Sometimes, getting legacy brands to join the outlet requires a strong pitch that the outlet won’t edge out full-price sales. Stein said the company helped land Birkenstock in its portfolio using its online order and wholesale distribution data to see where it could grow. “We overlaid that with our analytics, and it led us to identify two or three ideal locations where their outlet stores wouldn’t cannibalize other sales,” he said. The first locations were Glendale, Arizona and Sevierville, Tennessee — “completely different markets, but both successful” — followed by Deer Park, Long Island, Stein said.

“Now they want to do more business with us because they know we’re not just throwing them into any old center. There’s a methodology and a strategy behind it,” Stein said.

This also applies to how Tanger is continuing to renew leases and command higher rents from tenants. While a delicate balance, Stein said the investment that Tanger makes in its centers helps sell tenants on future growth. “As we reinvest in our portfolio, tenants are doing the same,” he said.

Tanger’s future growth

Tanger isn’t averse to trimming its own portfolio, having sold its Howell, Michigan center in February for $17 million.

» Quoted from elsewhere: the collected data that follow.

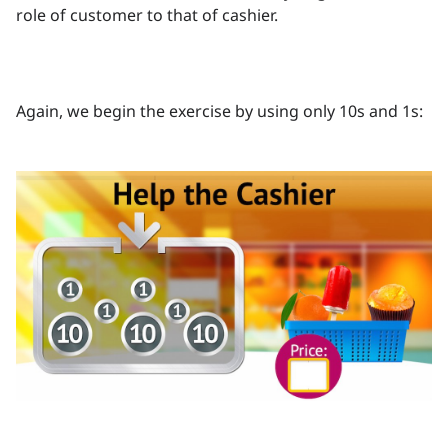
role of customer to that of cashier.
Again, we begin the exercise by using only 10s and 1s:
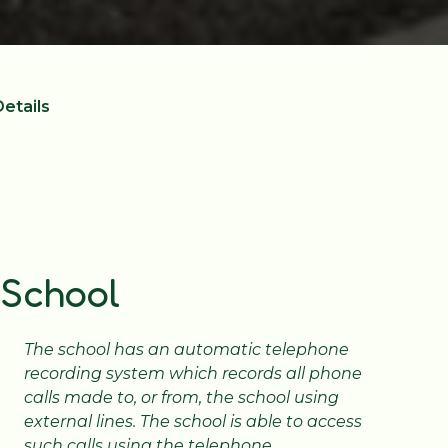
etails
 School
The school has an automatic telephone
recording system which records all phone
calls made to, or from, the school using
external lines. The school is able to access
such calls using the telephone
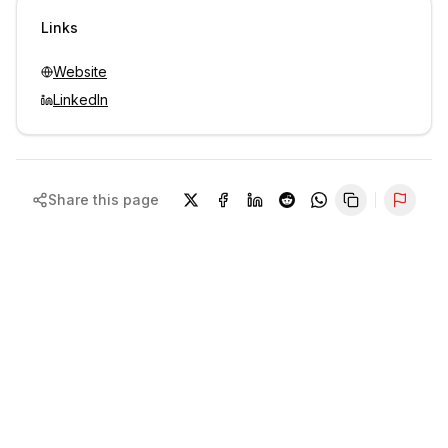
Sign in to view contacts
Links
Website
LinkedIn
Share this page
Repor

With ongoing macroeconomic uncertainty, it’s unlikely Tanger would dive into any new builds anytime soon. But Stein said the company is looking at potential acquisitions “every day” across the country. It’s specifically looking for places that are somewhat distressed or could use a renovation and revamp that meets the community-minded, open-air trend it’s continuing to develop.

“If a center is already 100% leased with no expirations for the next 10 years, that’s probably not for us,” he said. “We know the value we bring by putting the Tanger flag on a center.”